BEGIN Provided data

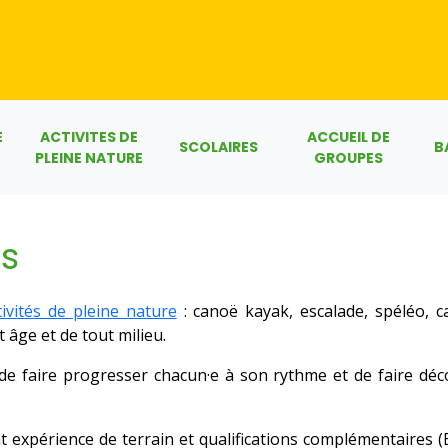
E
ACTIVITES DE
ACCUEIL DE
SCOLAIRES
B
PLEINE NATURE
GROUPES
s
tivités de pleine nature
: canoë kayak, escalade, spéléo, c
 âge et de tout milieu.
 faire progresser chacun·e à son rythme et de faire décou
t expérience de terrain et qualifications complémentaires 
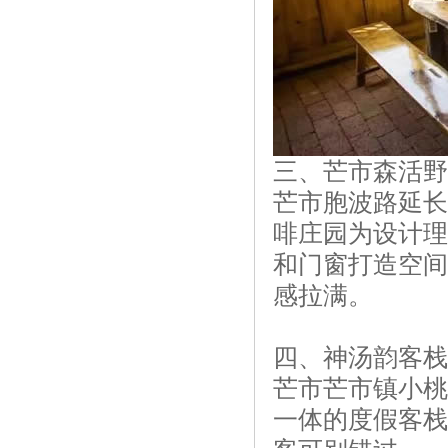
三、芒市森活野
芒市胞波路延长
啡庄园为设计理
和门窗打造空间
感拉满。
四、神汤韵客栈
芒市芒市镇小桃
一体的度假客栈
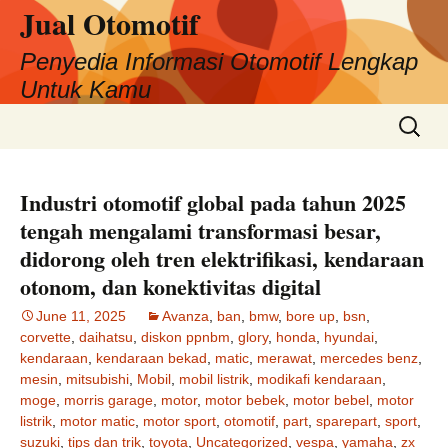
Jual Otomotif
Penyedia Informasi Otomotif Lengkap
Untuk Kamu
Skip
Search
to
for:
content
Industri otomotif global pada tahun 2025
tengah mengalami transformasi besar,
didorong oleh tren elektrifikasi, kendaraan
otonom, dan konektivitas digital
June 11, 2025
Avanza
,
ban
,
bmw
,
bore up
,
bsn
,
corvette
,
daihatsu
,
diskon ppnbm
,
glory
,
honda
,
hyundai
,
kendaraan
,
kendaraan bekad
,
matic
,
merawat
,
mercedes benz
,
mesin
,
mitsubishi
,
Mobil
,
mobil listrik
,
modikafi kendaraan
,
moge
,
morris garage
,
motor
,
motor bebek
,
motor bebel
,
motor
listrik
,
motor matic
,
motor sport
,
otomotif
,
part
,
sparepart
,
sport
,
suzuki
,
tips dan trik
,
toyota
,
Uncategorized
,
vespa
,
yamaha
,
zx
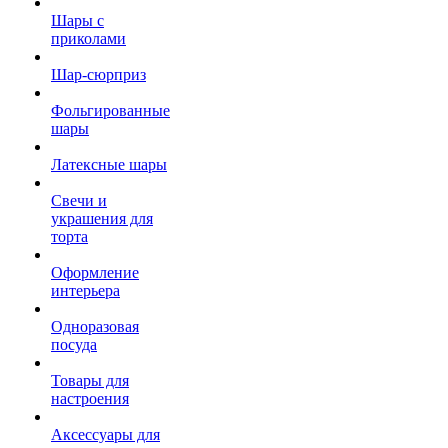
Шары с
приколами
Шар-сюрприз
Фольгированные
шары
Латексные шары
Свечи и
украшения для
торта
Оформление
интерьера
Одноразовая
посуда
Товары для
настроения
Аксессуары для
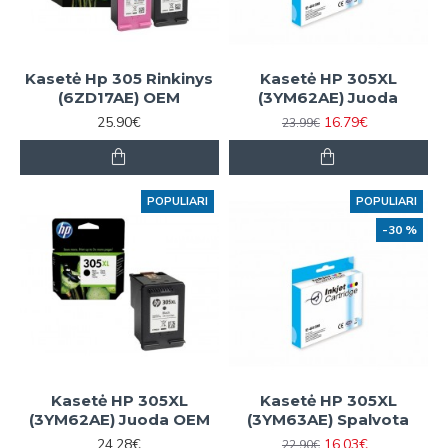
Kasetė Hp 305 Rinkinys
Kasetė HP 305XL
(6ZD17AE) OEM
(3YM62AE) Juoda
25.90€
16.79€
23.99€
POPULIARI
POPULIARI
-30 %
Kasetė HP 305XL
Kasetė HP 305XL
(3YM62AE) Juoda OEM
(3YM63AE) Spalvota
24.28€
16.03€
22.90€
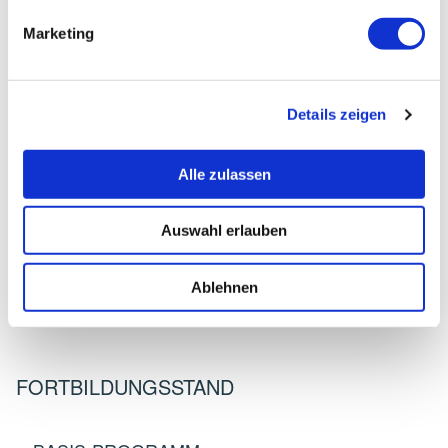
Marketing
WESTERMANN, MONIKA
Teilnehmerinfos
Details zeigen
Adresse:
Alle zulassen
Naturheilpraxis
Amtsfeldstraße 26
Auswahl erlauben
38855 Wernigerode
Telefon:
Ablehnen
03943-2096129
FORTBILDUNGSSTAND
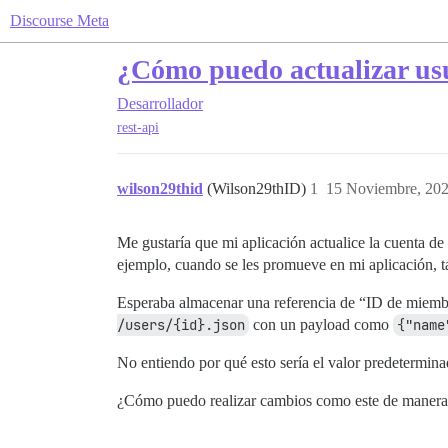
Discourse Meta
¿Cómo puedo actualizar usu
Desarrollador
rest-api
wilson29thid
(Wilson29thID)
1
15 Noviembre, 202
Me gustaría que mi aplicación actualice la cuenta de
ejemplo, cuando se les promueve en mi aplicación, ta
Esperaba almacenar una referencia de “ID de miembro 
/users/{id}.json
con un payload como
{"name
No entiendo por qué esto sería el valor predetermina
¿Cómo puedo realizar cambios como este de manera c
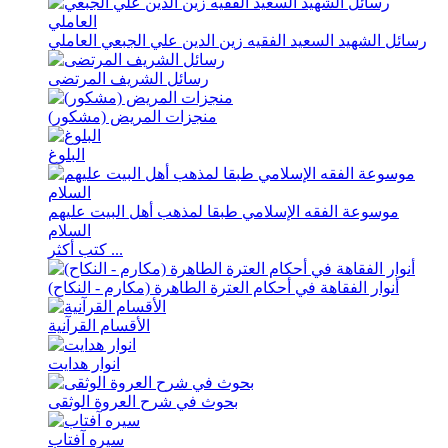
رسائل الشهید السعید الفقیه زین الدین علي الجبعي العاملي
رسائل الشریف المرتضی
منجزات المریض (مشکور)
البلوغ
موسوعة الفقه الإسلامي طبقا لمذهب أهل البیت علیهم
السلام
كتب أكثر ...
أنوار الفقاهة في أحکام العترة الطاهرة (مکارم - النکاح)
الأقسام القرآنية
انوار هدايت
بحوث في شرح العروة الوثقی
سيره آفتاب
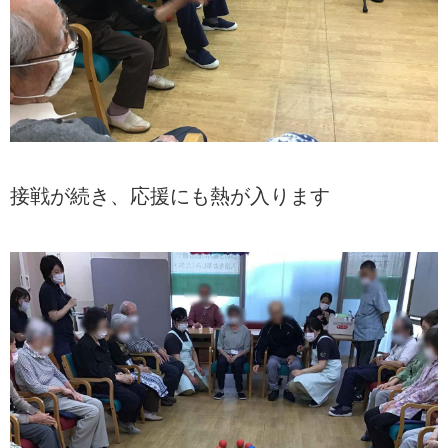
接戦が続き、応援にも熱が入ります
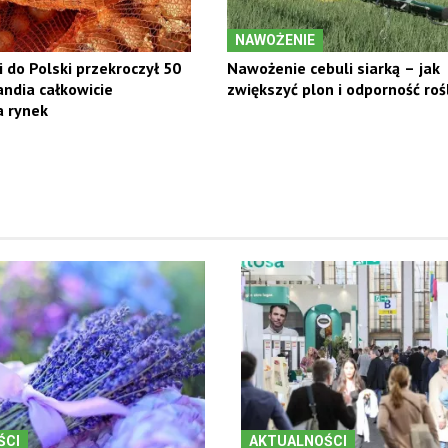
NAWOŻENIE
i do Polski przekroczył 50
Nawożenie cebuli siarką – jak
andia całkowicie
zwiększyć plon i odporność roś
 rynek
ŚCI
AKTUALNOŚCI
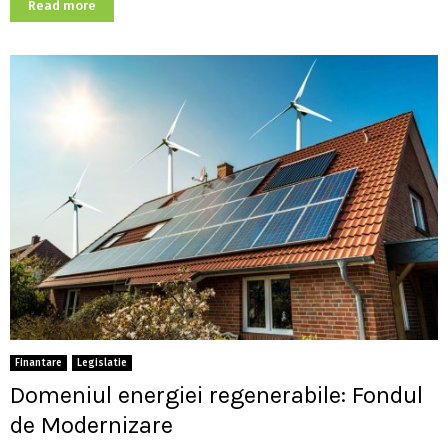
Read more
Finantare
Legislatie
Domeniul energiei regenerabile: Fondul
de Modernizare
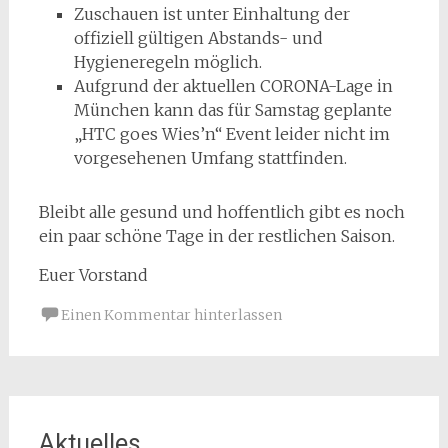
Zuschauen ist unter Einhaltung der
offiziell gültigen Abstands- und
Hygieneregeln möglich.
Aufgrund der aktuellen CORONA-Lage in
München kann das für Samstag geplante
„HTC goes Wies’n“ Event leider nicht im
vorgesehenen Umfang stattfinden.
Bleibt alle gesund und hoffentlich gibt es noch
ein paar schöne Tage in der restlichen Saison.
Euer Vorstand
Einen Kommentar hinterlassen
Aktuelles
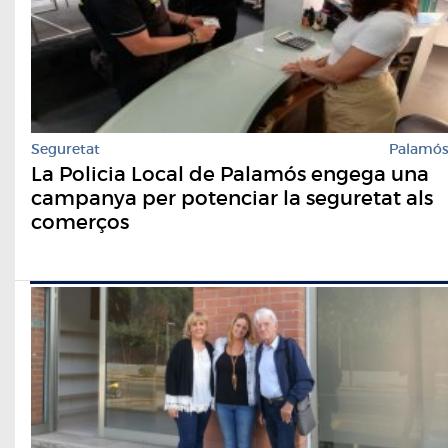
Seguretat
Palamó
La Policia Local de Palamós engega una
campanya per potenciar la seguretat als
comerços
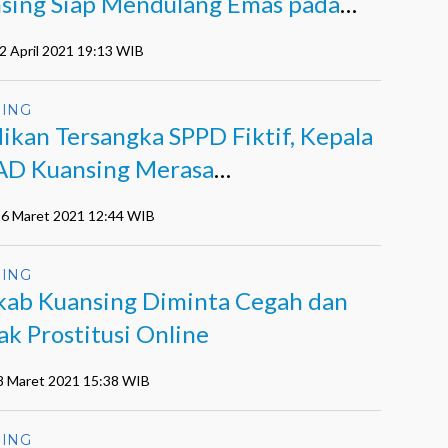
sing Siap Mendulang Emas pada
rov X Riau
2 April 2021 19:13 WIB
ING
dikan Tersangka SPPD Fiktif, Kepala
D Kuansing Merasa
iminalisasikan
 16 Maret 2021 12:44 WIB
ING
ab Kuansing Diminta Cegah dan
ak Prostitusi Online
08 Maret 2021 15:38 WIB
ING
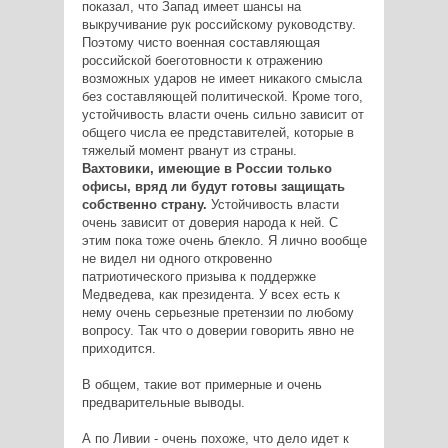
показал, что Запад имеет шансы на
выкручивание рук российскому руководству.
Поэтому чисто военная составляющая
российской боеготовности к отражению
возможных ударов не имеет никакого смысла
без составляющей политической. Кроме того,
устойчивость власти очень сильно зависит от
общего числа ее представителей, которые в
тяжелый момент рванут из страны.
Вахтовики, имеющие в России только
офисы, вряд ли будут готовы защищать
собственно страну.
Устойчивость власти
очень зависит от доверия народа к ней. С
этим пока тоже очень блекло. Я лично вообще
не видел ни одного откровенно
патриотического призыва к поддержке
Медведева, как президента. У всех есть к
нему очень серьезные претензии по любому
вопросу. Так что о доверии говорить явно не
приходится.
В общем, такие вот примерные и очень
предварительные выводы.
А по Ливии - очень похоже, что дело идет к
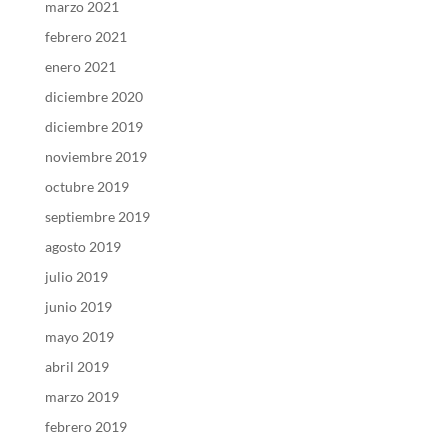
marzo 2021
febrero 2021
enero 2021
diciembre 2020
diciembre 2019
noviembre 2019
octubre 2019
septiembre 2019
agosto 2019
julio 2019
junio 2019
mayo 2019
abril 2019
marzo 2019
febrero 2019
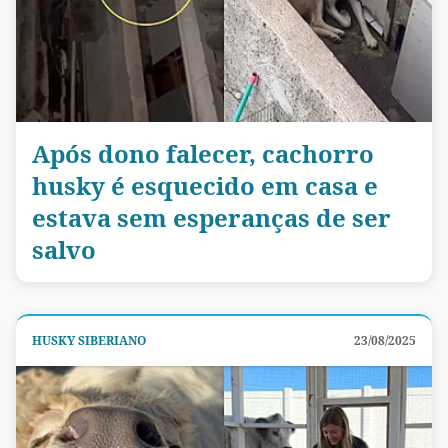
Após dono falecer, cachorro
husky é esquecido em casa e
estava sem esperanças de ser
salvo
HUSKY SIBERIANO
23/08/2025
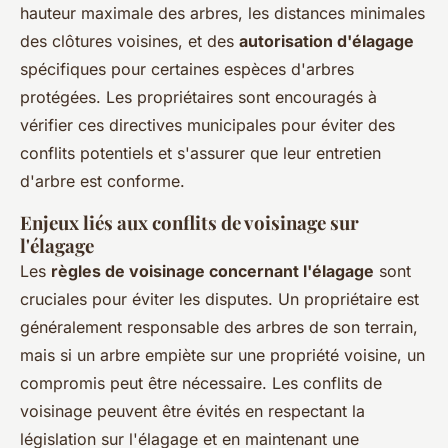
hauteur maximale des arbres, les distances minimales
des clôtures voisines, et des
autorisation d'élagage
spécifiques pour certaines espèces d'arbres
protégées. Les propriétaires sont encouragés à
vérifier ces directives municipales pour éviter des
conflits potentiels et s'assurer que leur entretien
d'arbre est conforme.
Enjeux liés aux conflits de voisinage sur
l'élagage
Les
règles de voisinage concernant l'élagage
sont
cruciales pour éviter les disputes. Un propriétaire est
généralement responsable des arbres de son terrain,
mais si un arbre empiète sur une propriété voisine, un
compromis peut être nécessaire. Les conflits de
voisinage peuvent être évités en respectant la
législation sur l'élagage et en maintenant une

END Provided data

_Exercise goal_. Reproduce the data verbatim. Do not carry any picture into the copy.

_Answer section_.
E
ACTIVITES DE
ACCUEIL DE
SCOLAIRES
B
PLEINE NATURE
GROUPES
s
tivités de pleine nature
: canoë kayak, escalade, spéléo, c
 âge et de tout milieu.
 faire progresser chacun·e à son rythme et de faire décou
t expérience de terrain et qualifications complémentaires 
三、芒市森活野
芒市胞波路延长
啡庄园为设计理
和门窗打造空间
感拉满。
四、神汤韵客栈
芒市芒市镇小桃
一体的度假客栈
Jual Otomotif
Penyedia Informasi Otomotif Lengkap
Untuk Kamu
Skip
Search
to
for:
content
Industri otomotif global pada tahun 2025
tengah mengalami transformasi besar,
didorong oleh tren elektrifikasi, kendaraan
otonom, dan konektivitas digital
June 11, 2025
Avanza
,
ban
,
bmw
,
bore up
,
bsn
,
corvette
,
daihatsu
,
diskon ppnbm
,
glory
,
honda
,
hyundai
,
kendaraan
,
kendaraan bekad
,
matic
,
merawat
,
mercedes benz
,
mesin
,
mitsubishi
,
Mobil
,
mobil listrik
,
modikafi kendaraan
,
moge
,
morris garage
,
motor
,
motor bebek
,
motor bebel
,
motor
listrik
,
motor matic
,
motor sport
,
otomotif
,
part
,
sparepart
,
sport
,
suzuki
,
tips dan trik
,
toyota
,
Uncategorized
,
vespa
,
yamaha
,
zx
Шары с
приколами
Шар-сюрприз
Фольгированные
шары
Латексные шары
Свечи и
украшения для
торта
Оформление
интерьера
Одноразовая
посуда
Товары для
настроения
Аксессуары для
Kasetė Hp 305 Rinkinys
Kasetė HP 305XL
(6ZD17AE) OEM
(3YM62AE) Juoda
25.90€
16.79€
23.99€
POPULIARI
POPULIARI
-30 %
Kasetė HP 305XL
Kasetė HP 305XL
(3YM62AE) Juoda OEM
(3YM63AE) Spalvota
24.28€
16.03€
22.90€
Marketing
WESTERMANN, MONIKA
Teilnehmerinfos
Details zeigen
Adresse:
Alle zulassen
Naturheilpraxis
Amtsfeldstraße 26
Auswahl erlauben
38855 Wernigerode
Telefon:
Ablehnen
03943-2096129
FORTBILDUNGSSTAND
Discourse Meta
¿Cómo puedo actualizar usu
Desarrollador
rest-api
wilson29thid
(Wilson29thID)
1
15 Noviembre, 202
Me gustaría que mi aplicación actualice la cuenta de
ejemplo, cuando se les promueve en mi aplicación, ta
Esperaba almacenar una referencia de “ID de miembro 
/users/{id}.json
con un payload como
{"name
No entiendo por qué esto sería el valor predetermina
¿Cómo puedo realizar cambios como este de manera c
رسائل الشهید السعید الفقیه زین الدین علي الجبعي العاملي
رسائل الشریف المرتضی
منجزات المریض (مشکور)
البلوغ
موسوعة الفقه الإسلامي طبقا لمذهب أهل البیت علیهم
السلام
كتب أكثر ...
أنوار الفقاهة في أحکام العترة الطاهرة (مکارم - النکاح)
الأقسام القرآنية
انوار هدايت
بحوث في شرح العروة الوثقی
سيره آفتاب
接戦が続き、応援にも熱が入ります
NAWOŻENIE
i do Polski przekroczył 50
Nawożenie cebuli siarką – jak
andia całkowicie
zwiększyć plon i odporność roś
 rynek
ŚCI
AKTUALNOŚCI
Read more
Finantare
Legislatie
Domeniul energiei regenerabile: Fondul
de Modernizare
Zuschauen ist unter Einhaltung der
offiziell gültigen Abstands- und
Hygieneregeln möglich.
Aufgrund der aktuellen CORONA-Lage in
München kann das für Samstag geplante
„HTC goes Wies’n“ Event leider nicht im
vorgesehenen Umfang stattfinden.
Bleibt alle gesund und hoffentlich gibt es noch
ein paar schöne Tage in der restlichen Saison.
Euer Vorstand
Einen Kommentar hinterlassen
Aktuelles
Seguretat
Palamó
La Policia Local de Palamós engega una
campanya per potenciar la seguretat als
comerços
sing Siap Mendulang Emas pada
rov X Riau
2 April 2021 19:13 WIB
ING
dikan Tersangka SPPD Fiktif, Kepala
D Kuansing Merasa
iminalisasikan
 16 Maret 2021 12:44 WIB
ING
ab Kuansing Diminta Cegah dan
ak Prostitusi Online
08 Maret 2021 15:38 WIB
ING
показал, что Запад имеет шансы на
выкручивание рук российскому руководству.
Поэтому чисто военная составляющая
российской боеготовности к отражению
возможных ударов не имеет никакого смысла
без составляющей политической. Кроме того,
устойчивость власти очень сильно зависит от
общего числа ее представителей, которые в
тяжелый момент рванут из страны.
Вахтовики, имеющие в России только
офисы, вряд ли будут готовы защищать
собственно страну.
Устойчивость власти
очень зависит от доверия народа к ней. С
этим пока тоже очень блекло. Я лично вообще
не видел ни одного откровенно
патриотического призыва к поддержке
Медведева, как президента. У всех есть к
нему очень серьезные претензии по любому
вопросу. Так что о доверии говорить явно не
приходится.
В общем, такие вот примерные и очень
предварительные выводы.
А по Ливии - очень похоже, что дело идет к
marzo 2021
febrero 2021
enero 2021
diciembre 2020
diciembre 2019
noviembre 2019
octubre 2019
septiembre 2019
agosto 2019
julio 2019
junio 2019
mayo 2019
abril 2019
marzo 2019
febrero 2019
Após dono falecer, cachorro
husky é esquecido em casa e
estava sem esperanças de ser
salvo
HUSKY SIBERIANO
23/08/2025
hauteur maximale des arbres, les distances minimales
des clôtures voisines, et des
autorisation d'élagage
spécifiques pour certaines espèces d'arbres
protégées. Les propriétaires sont encouragés à
vérifier ces directives municipales pour éviter des
conflits potentiels et s'assurer que leur entretien
d'arbre est conforme.
Enjeux liés aux conflits de voisinage sur
l'élagage
Les
règles de voisinage concernant l'élagage
sont
cruciales pour éviter les disputes. Un propriétaire est
généralement responsable des arbres de son terrain,
mais si un arbre empiète sur une propriété voisine, un
compromis peut être nécessaire. Les conflits de
voisinage peuvent être évités en respectant la
législation sur l'élagage et en maintenant une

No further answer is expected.